Required action: Keep every word of the entries and print them exactly; the pictures stay out.

Items from a dataset:

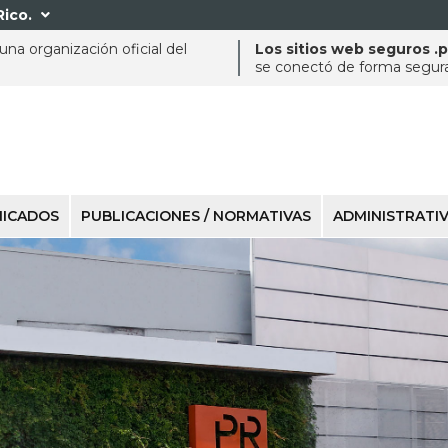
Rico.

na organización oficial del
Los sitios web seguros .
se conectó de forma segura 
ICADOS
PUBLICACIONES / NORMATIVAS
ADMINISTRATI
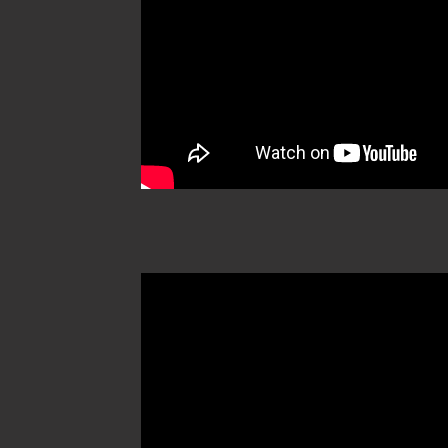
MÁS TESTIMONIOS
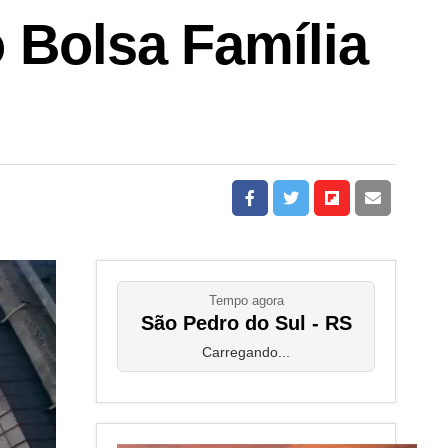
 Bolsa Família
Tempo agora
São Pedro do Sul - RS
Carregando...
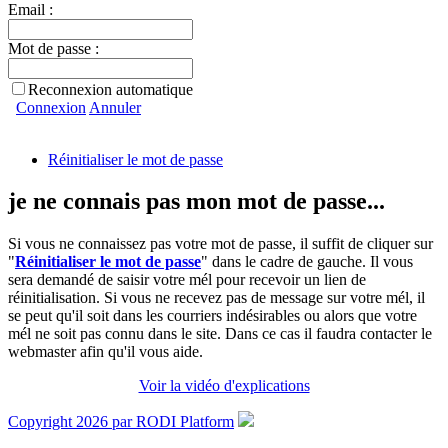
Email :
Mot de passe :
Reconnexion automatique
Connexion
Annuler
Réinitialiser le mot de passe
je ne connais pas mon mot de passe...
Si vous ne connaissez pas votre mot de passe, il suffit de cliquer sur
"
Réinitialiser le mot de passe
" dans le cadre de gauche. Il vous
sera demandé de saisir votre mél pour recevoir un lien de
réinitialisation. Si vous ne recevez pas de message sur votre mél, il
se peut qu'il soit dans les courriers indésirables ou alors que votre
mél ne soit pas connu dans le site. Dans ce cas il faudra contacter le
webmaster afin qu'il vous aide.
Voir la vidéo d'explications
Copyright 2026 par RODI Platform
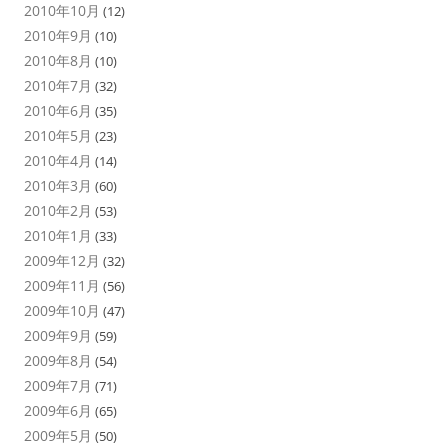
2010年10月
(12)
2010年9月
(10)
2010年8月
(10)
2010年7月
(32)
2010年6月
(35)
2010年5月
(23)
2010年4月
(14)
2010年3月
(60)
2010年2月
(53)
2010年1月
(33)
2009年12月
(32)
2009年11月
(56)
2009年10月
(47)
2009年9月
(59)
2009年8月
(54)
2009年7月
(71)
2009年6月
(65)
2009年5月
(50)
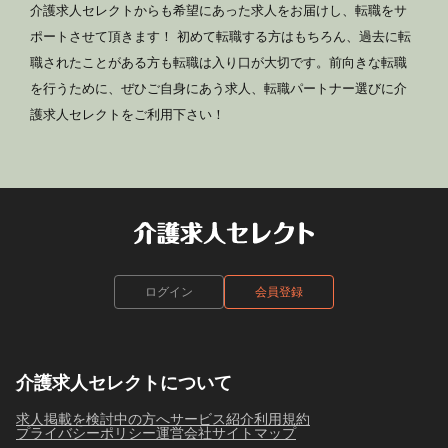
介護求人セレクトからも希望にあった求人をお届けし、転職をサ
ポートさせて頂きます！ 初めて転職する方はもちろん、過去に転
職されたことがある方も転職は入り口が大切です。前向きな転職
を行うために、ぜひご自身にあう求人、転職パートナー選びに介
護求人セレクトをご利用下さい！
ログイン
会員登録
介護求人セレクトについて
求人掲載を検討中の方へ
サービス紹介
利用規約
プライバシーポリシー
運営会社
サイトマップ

Problem solution:
Rico.

na organización oficial del
Los sitios web seguros .
se conectó de forma segura 
ICADOS
PUBLICACIONES / NORMATIVAS
ADMINISTRATI
MÁS TESTIMONIOS
 Bolsa Família
Tempo agora
São Pedro do Sul - RS
Carregando...
Email :
Mot de passe :
Reconnexion automatique
Connexion
Annuler
Réinitialiser le mot de passe
je ne connais pas mon mot de passe...
Si vous ne connaissez pas votre mot de passe, il suffit de cliquer sur
"
Réinitialiser le mot de passe
" dans le cadre de gauche. Il vous
sera demandé de saisir votre mél pour recevoir un lien de
réinitialisation. Si vous ne recevez pas de message sur votre mél, il
se peut qu'il soit dans les courriers indésirables ou alors que votre
mél ne soit pas connu dans le site. Dans ce cas il faudra contacter le
webmaster afin qu'il vous aide.
Voir la vidéo d'explications
Copyright 2026 par RODI Platform
2010年10月
(12)
2010年9月
(10)
2010年8月
(10)
2010年7月
(32)
2010年6月
(35)
2010年5月
(23)
2010年4月
(14)
2010年3月
(60)
2010年2月
(53)
2010年1月
(33)
2009年12月
(32)
2009年11月
(56)
2009年10月
(47)
2009年9月
(59)
2009年8月
(54)
2009年7月
(71)
2009年6月
(65)
2009年5月
(50)
介護求人セレクトからも希望にあった求人をお届けし、転職をサ
ポートさせて頂きます！ 初めて転職する方はもちろん、過去に転
職されたことがある方も転職は入り口が大切です。前向きな転職
を行うために、ぜひご自身にあう求人、転職パートナー選びに介
護求人セレクトをご利用下さい！
ログイン
会員登録
介護求人セレクトについて
求人掲載を検討中の方へ
サービス紹介
利用規約
プライバシーポリシー
運営会社
サイトマップ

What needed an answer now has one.